Vector Store Configuration:
"hnsw": {
"space": "cosine",
"ef_construction": 200,
"ef_search": 150,
"max_neighbors": 32
}
Modes:
new— create a new collection (default)add— append to an existing collectionoverwrite— replace an existing collection
Output:
- Embeddings stored in a Chroma collection named after the current KG version (e.g.,
kg2103). - The vector store is created as a
PersistentClientand saved locally in the directory specified byoutput_dir.
Inputs:
-c(Collection name): name of the Chroma collection to analyze.-d(Directory): path to the ChromaDB persistent store.-m(Mode): specifies the type of analysis to run.
Available Modes:
info— Summarizes collection statistics and sample embeddings.similar— Finds semantically similar concepts to the input query using existing embeddings.
Example: find concepts semantically similar to'lactulose'.
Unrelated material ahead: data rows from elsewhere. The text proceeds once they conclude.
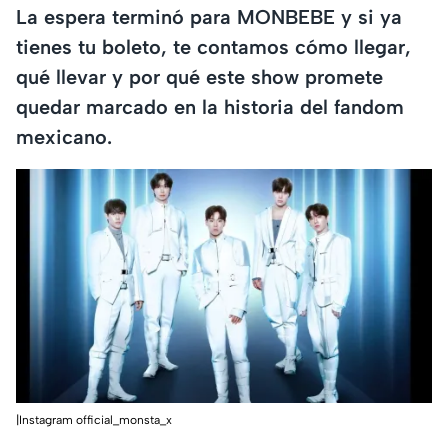
La espera terminó para MONBEBE y si ya
tienes tu boleto, te contamos cómo llegar,
qué llevar y por qué este show promete
quedar marcado en la historia del fandom
mexicano.
|Instagram official_monsta_x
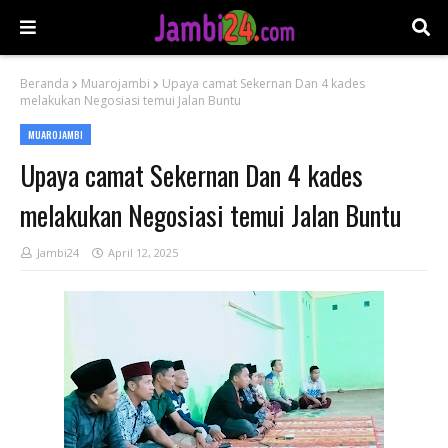
Beranda
Muarojambi
Upaya camat Sekernan Dan 4 kades
melakukan Negosiasi temui Jalan Buntu
MUAROJAMBI
Upaya camat Sekernan Dan 4 kades
melakukan Negosiasi temui Jalan Buntu
Jambi24
April 12, 2025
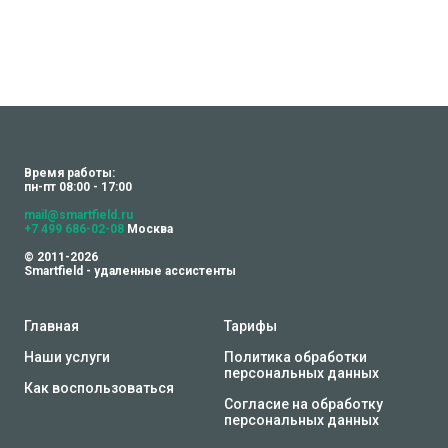
Время работы:
пн-пт 08:00 - 17:00
mail@smartfield.ru
+7 499 686-02-08
Москва
© 2011-2026
Smartfield - удаленные ассистенты
Главная
Тарифы
Наши услуги
Политика обработки
персональных данных
Как воспользоваться
Согласие на обработку
персональных данных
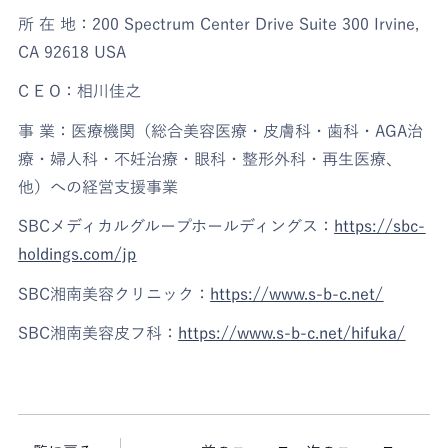
所 在 地：200 Spectrum Center Drive Suite 300 Irvine,
CA 92618 USA
C E O：相川佳之
事 業：医療機関（総合美容医療・皮膚科・歯科・AGA治
療・婦人科・不妊治療・眼科・整形外科・再生医療、
他）への経営支援事業
SBCメディカルグループホールディングス：
https://sbc-
holdings.com/jp
SBC湘南美容クリニック：
https://www.s-b-c.net/
SBC湘南美容皮フ科：
https://www.s-b-c.net/hifuka/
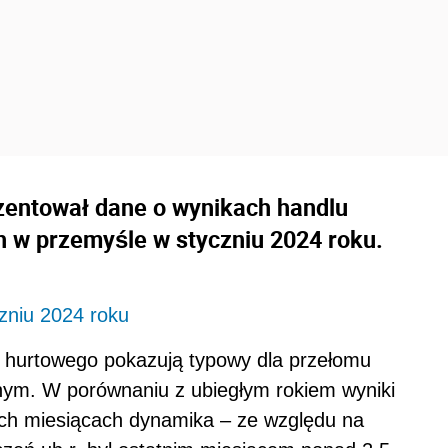
zentował dane o wynikach handlu
 w przemyśle w styczniu 2024 roku.
zniu 2024 roku
 hurtowego pokazują typowy dla przełomu
nym. W porównaniu z ubiegłym rokiem wyniki
nych miesiącach dynamika – ze względu na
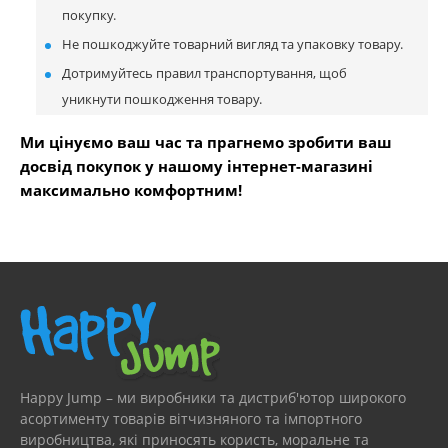
покупку.
Не пошкоджуйте товарний вигляд та упаковку товару.
Дотримуйтесь правил транспортування, щоб
уникнути пошкодження товару.
Ми цінуємо ваш час та прагнемо зробити ваш
досвід покупок у нашому інтернет-магазині
максимально комфортним!
Happy Jump – ми виробники та дистриб'ютор широкого
асортименту товарів вітчизняного та імпортного
виробництва, які приносять користь, моральне та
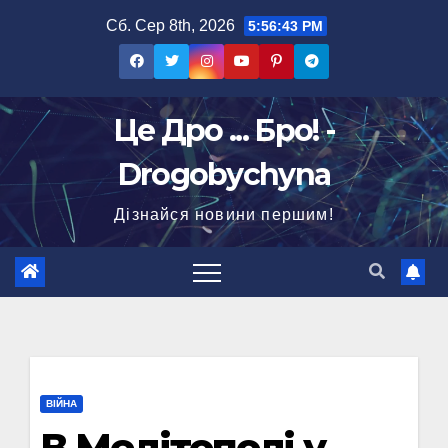
Перейти
Сб. Сер 8th, 2026
5:56:44 PM
до
вмісту
Це Дро ... Бро! -
Drogobychyna
Дізнайся новини першим!
ВІЙНА
В Мелітополі у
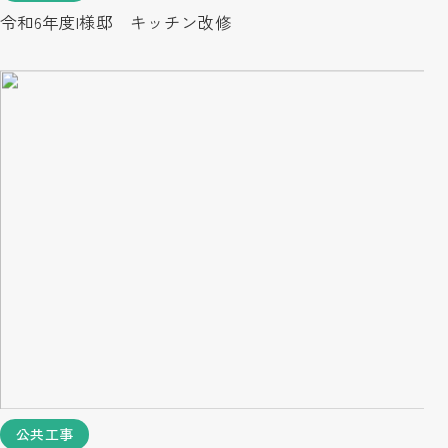
令和6年度I様邸 キッチン改修
公共工事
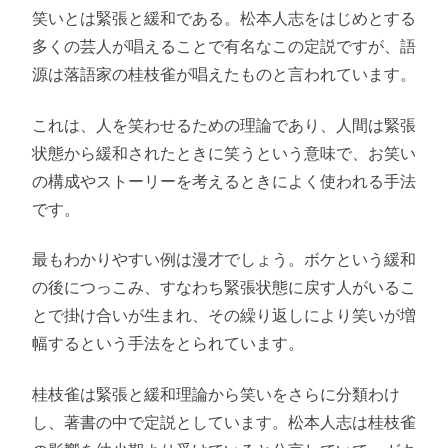
笑いとは緊張と緩和である。松本人志をはじめとする
多くの芸人が唱えることで有名なこの定説ですが、語
源は落語家の桂枝雀が唱えたものと言われています。
これは、人を笑わせるための理論であり、人間は緊張
状態から緩和されたときに笑うという意味で、お笑い
の構成やストーリーを考えるときによく使われる手法
です。
最もわかりやすい例は漫才でしょう。ボケという緩和
の後につっこみ、すなわち緊張状態に戻す人がいるこ
とで掛け合いが生まれ、その繰り返しにより笑いが増
幅するという手法をとられています。
桂枝雀は緊張と緩和理論から笑いをさらに分類わけ
し、著書の中で定説としています。松本人志は桂枝雀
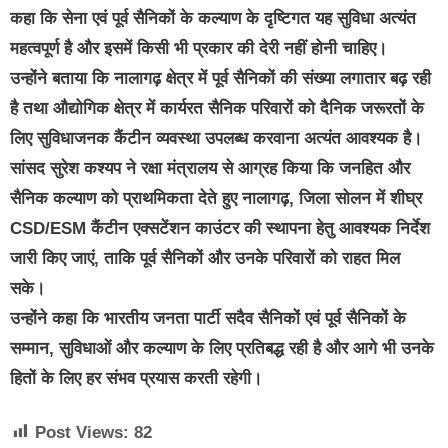
कहा कि सेना एवं पूर्व सैनिकों के कल्याण के दृष्टिगत यह सुविधा अत्यंत
महत्वपूर्ण है और इसमें किसी भी प्रकार की देरी नहीं होनी चाहिए।
उन्होंने बताया कि नालागढ़ क्षेत्र में पूर्व सैनिकों की संख्या लगातार बढ़ रही
है तथा औद्योगिक क्षेत्र में कार्यरत सैनिक परिवारों को दैनिक जरूरतों के
लिए सुविधाजनक कैंटीन व्यवस्था उपलब्ध करवाना अत्यंत आवश्यक है।
सांसद सुरेश कश्यप ने रक्षा मंत्रालय से आग्रह किया कि जनहित और
सैनिक कल्याण को प्राथमिकता देते हुए नालागढ़, जिला सोलन में शीघ्र
CSD/ESM कैंटीन एक्सटेंशन काउंटर की स्थापना हेतु आवश्यक निर्देश
जारी किए जाएं, ताकि पूर्व सैनिकों और उनके परिवारों को राहत मिल
सके।
उन्होंने कहा कि भारतीय जनता पार्टी सदैव सैनिकों एवं पूर्व सैनिकों के
सम्मान, सुविधाओं और कल्याण के लिए प्रतिबद्ध रही है और आगे भी उनके
हितों के लिए हर संभव प्रयास करती रहेगी।
Post Views:
82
Uses the embedding already stored for'lactulose'rather than embedding the query text.pair— Computes cosine similarity between two named concepts.clusters— Runs PCA → KMeans to identify semantic clusters, outputs representative concepts, and saves cluster visualizations.umap— Performs UMAP (or t-SNE if UMAP is not installed) dimensionality reduction and generates labeled 2D visualizations of embedding space.
- Model: BioLinkBERT-base
- Embedding Normalization: All embeddings are L2-normalized to ensure consistent cosine similarity comparisons.
- Backend: Persistent ChromaDB store using the HNSW index with cosine distance.
- Dependencies:
chromadb,torch,sentence-transformers,scikit-learn,numpy,matplotlib,umap-learn(optional).